12 November 2010

Unstoppable


20TH CENTURY FOX, ROBERT ZUCKERMAN
Chris Pine, left, and Denzel Washington are shown in a scene from "Unstoppable."
"Unstoppable" is a lot like the runaway freight train at the center of the movie's action.

Starting slowly, it's kind of boring as it chugs along the tracks. We expect something dramatic to happen, but we're not sure what that is. We don't know what the stakes are. It's just a half-mile of screeching, groaning metal meandering through rural Pennsylvania.

Meanwhile, locomotive engineer Frank Barnes (Denzel Washington) has taken conductor Will Colson (Chris Pine), fresh out of four months of training, under his wing for his first day on the job.

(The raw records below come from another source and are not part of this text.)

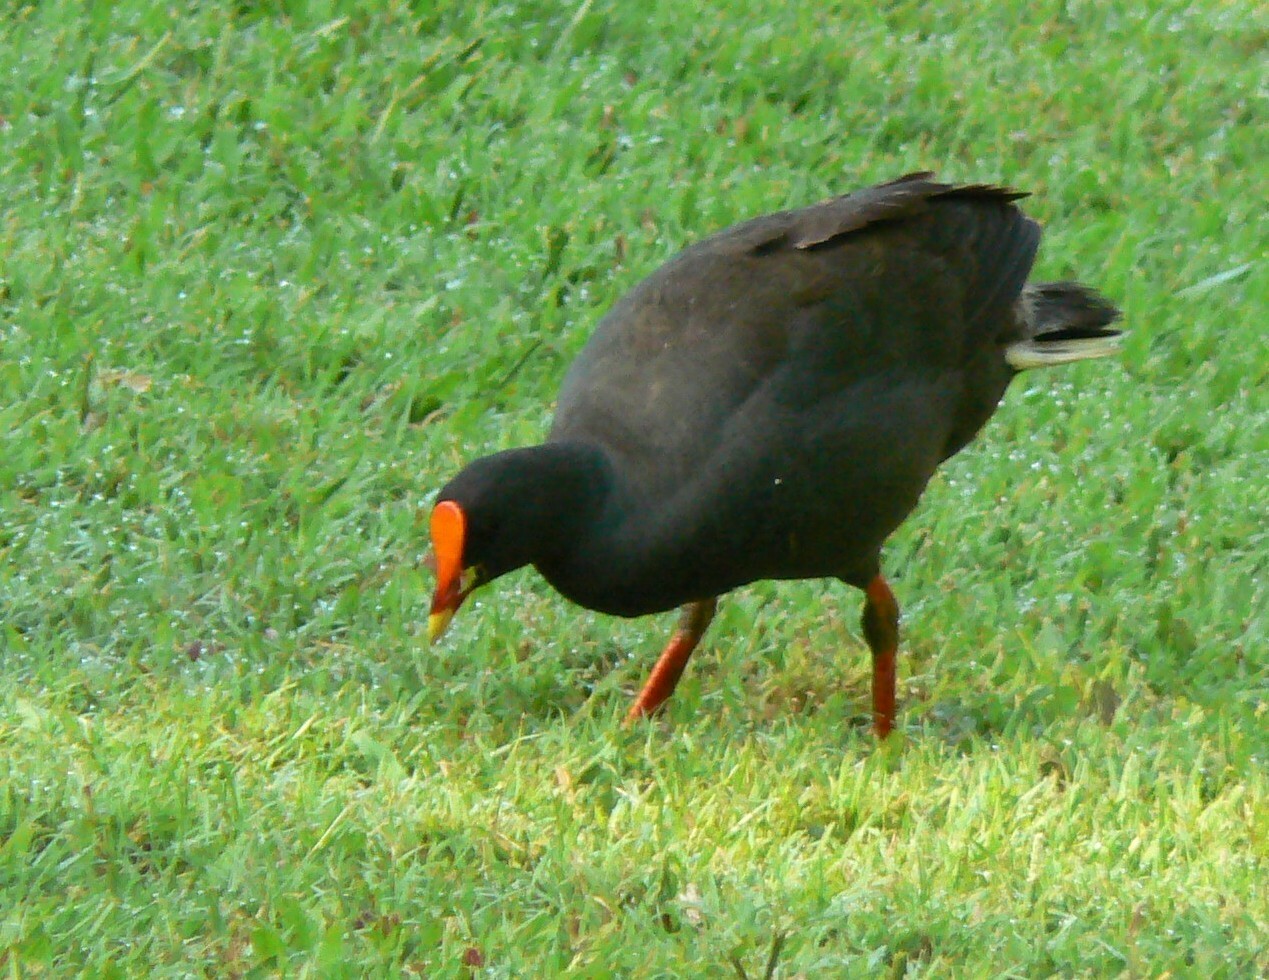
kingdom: Animalia
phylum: Chordata
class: Aves
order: Gruiformes
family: Rallidae
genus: Gallinula
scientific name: Gallinula tenebrosa
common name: Dusky moorhen
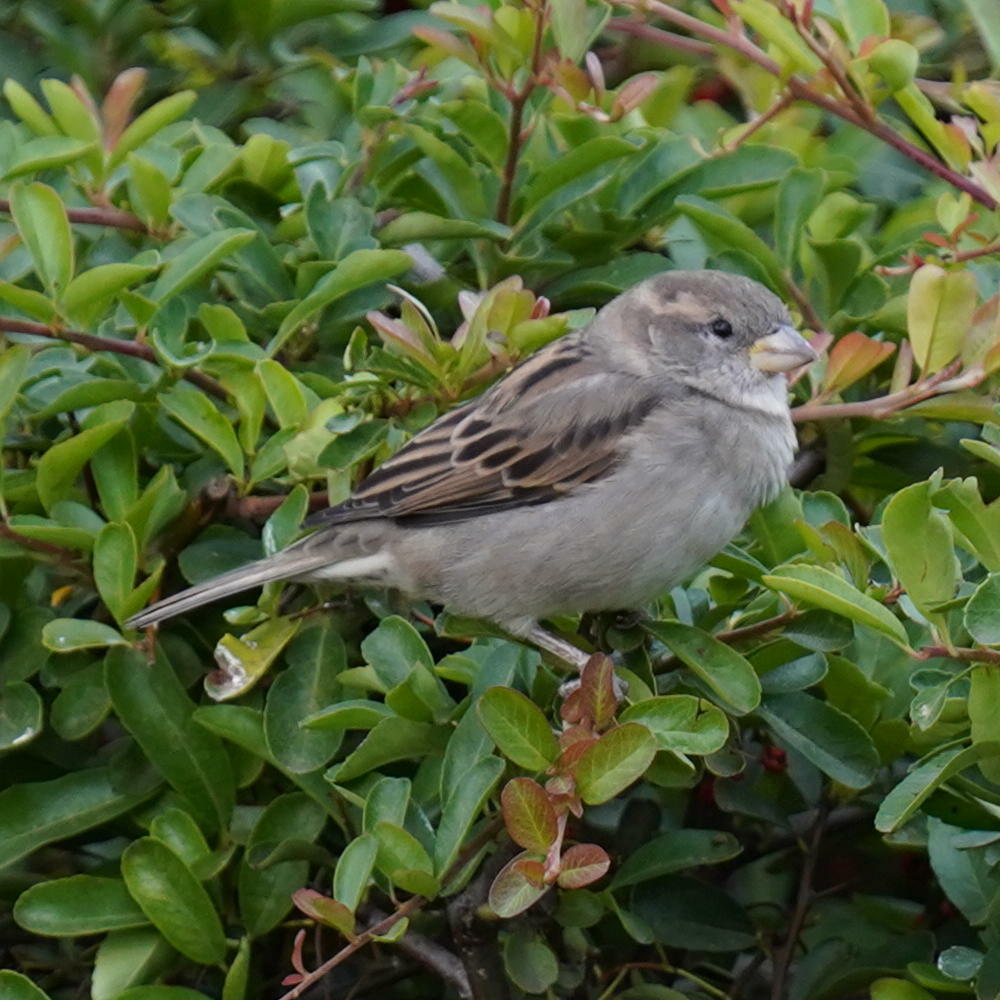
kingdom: Animalia
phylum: Chordata
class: Aves
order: Passeriformes
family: Passeridae
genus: Passer
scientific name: Passer domesticus
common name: House sparrow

Frank, who has been railroading for 28 years, and his other old-timer friends, many of whom have been laid off, resent youngsters like Will coming in and taking their jobs. So the pair spends the morning bickering and bonding, while dispatcher Connie Hooper (Rosario Dawson) searches for a way to stop the runaway train.


The first act threatens to drown us in railroad terminology and action that consists mostly of people talking to each other by phone. Tony Scott (working with Washington for the fifth time) directs the heck out of it, bombarding us with quick zooms, a barrage of uncomfortable close-ups and a camera that won't stop moving.

But as the train picks up speed, the movie does the same.

We learn the runaway is carrying thousands of gallons of toxic chemicals and a whole lot of fuel. After passing through a few small towns, it's heading to the (fictional) city of Stanton (with a population of more than 700,000), where the track has an elevated curve the speeding locomotive will not be able to take, thus derailing it and causing major damage. Stanton also is home to Will's entire family, including his estranged wife, Darcy (Jessy Schram), and young son.

The most important development: Frank and Will's train is on the same track, heading in the opposite direction, and after a narrow escape, Frank has a plan to save the day.

From this point forward, Scott ratchets up the suspense, hitting levels seldom achieved of late. I don't know if I have ever seen such a huge jump in quality from a film's first act to its second and third.

The screenplay by Mark Bomback ("Live Free or Die Hard"), which was inspired by a 2001 runaway train incident in Ohio, never turns Frank and Will into three-dimensional characters, but it adds some depth to each man, succeeding in making us care about their fates. Washington, doing what he always does, and Pine, playing just a slight variation of the bad-boy hero he showed us last year in "Star Trek," complement each other nicely, forming a compelling screen duo.

Among the supporting cast, Dawson makes enough of an impact to make us wish the screenplay had given her more to do, and Lew Temple is fun as a loose-cannon railroad employee.

"Unstoppable," though, is not the kind of movie that dwells on actors. It's an action flick, one that is refreshing for its lack of over-the-top set pieces and constant explosions.

Looking around the theater a few times as the movie raced toward its climax, I saw it is quite literally an edge-of-your-seat thriller.

Greg's Grade: B+

(Rated PG-13 for sequences of action and peril, and some language. 98 minutes.)